That is indisputably true. But it is not just the global reputation that matters. It is also, at least as significantly, the domestic one. Trust in British public life has diminished, is diminishing and urgently needs to be rebuilt. Confidence in politics and government to change lives is draining away. As Sir John said, the trend needs to be reversed before the damage is “beyond salvage”. That point may, indeed, have been reached already.

This is an issue that transcends political parties. So there is no enduring virtue in pointing out that the Nolan committee had to be set up by Sir John precisely because of the Conservative sleaze scandals of the 1990s, the decade of David Mellor and Jonathan Aitken. Or in pointing out that most of the reputational damage highlighted in his speech was committed in more recent Tory years, under the shameful premiership of Boris Johnson in particular.

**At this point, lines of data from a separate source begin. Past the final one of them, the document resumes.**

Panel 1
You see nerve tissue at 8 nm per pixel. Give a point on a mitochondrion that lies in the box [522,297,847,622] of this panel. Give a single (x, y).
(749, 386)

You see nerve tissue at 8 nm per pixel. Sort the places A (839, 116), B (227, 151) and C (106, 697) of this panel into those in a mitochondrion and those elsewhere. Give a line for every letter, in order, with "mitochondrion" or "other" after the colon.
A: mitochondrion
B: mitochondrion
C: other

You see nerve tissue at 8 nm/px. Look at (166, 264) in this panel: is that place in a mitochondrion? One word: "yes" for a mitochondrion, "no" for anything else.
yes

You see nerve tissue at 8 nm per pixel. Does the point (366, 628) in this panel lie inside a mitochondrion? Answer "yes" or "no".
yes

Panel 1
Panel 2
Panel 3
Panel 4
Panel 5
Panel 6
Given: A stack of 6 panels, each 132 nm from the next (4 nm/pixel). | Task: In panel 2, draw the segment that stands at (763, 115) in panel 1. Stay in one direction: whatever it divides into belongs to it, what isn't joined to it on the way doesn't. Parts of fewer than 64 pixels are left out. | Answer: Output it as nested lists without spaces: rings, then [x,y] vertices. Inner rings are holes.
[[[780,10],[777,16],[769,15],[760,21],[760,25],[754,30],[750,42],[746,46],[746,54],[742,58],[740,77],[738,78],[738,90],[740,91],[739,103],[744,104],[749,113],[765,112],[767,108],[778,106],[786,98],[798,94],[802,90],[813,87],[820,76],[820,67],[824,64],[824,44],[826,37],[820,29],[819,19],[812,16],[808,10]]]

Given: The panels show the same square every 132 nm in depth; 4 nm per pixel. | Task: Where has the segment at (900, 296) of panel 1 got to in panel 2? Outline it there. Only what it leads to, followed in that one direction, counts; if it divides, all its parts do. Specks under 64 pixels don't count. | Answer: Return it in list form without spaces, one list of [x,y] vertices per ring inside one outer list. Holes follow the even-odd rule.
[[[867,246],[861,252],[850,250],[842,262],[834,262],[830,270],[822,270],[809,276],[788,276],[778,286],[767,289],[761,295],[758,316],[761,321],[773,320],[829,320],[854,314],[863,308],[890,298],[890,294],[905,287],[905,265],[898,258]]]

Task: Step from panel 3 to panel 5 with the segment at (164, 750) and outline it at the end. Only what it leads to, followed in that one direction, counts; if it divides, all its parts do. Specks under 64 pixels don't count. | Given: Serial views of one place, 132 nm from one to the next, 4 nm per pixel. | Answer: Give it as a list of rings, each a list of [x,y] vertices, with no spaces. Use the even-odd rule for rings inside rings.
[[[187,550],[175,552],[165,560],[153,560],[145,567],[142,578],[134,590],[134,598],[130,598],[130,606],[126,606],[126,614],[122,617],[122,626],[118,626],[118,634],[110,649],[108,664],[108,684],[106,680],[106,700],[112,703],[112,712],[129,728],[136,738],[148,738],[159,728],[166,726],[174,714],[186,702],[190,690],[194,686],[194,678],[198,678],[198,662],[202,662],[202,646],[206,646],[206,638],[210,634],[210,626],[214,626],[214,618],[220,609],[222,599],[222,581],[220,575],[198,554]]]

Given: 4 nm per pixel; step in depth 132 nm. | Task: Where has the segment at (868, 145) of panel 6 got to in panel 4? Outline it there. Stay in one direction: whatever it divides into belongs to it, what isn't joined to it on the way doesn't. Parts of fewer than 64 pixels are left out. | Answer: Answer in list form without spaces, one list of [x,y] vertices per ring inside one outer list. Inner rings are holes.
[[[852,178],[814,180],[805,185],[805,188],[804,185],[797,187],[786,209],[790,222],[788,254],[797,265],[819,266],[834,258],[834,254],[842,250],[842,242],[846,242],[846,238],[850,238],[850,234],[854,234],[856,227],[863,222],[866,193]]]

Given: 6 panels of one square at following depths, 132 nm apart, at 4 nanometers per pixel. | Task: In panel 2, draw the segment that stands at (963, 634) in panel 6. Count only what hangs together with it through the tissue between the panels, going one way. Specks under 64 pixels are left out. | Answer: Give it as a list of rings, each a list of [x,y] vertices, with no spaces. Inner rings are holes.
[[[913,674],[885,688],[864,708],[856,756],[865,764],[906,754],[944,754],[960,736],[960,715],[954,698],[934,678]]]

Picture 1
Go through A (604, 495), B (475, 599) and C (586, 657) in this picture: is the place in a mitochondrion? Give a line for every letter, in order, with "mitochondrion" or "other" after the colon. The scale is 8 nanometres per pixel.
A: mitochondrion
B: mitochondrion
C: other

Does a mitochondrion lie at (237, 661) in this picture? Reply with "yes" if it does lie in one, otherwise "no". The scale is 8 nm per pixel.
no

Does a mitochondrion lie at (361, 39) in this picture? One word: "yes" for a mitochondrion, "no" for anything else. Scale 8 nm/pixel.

All of that is true. But Labour governments have not been without sins of their own – some of them serious – either in the past or more recently. It does public life no favours at all to turn this into a partisan issue. Both major parties (and smaller parties too) like to pretend that they alone are virtuous and that all blame rests with the others. But that is not true.

There is a real danger that the Starmer government and the Labour party are giving way to this self-deceit. Since they, they tell themselves, are good people trying to do good things, the system is safe and trust will be restored. That is not true either. It is the system that is at risk, and which needs to be rebuilt and safeguarded. The clock is ticking.

The Nolan report’s seven principles for public life – selflessness, integrity, objectivity, accountability, openness, honesty and leadership – provide a rock on which to rebuild. But, as Sir John’s speech underlines, the increasingly extensive network of ethical supervision, advice and enforcement within parliament and government is complex, fragmented, uneven and sometimes ineffective.

Labour’s 2024 manifesto promised some reforms, including the creation of an independent ethics and integrity commission across government. Yet the manifesto remained unclear on key points. These included whether the enforcement processes would be statutory, and whether the commission would replace the network of existing machinery or be grafted on to them in some way.

A year on from Labour’s election victory, the plan is still no clearer. The government seems to be stalling on the commission and is considering a more “principles-based” approach to regulation. Sir John thinks “stiffening up” Nolan is the key. But both approaches risk reinventing an only slightly better version of the “good chaps” system of regulation that broke down so badly under Mr Johnson. That is simply not good enough. Merely tweaking the system risks leaving it a scandal away from a fresh outbreak of public contempt for politics that can only help Nigel Farage.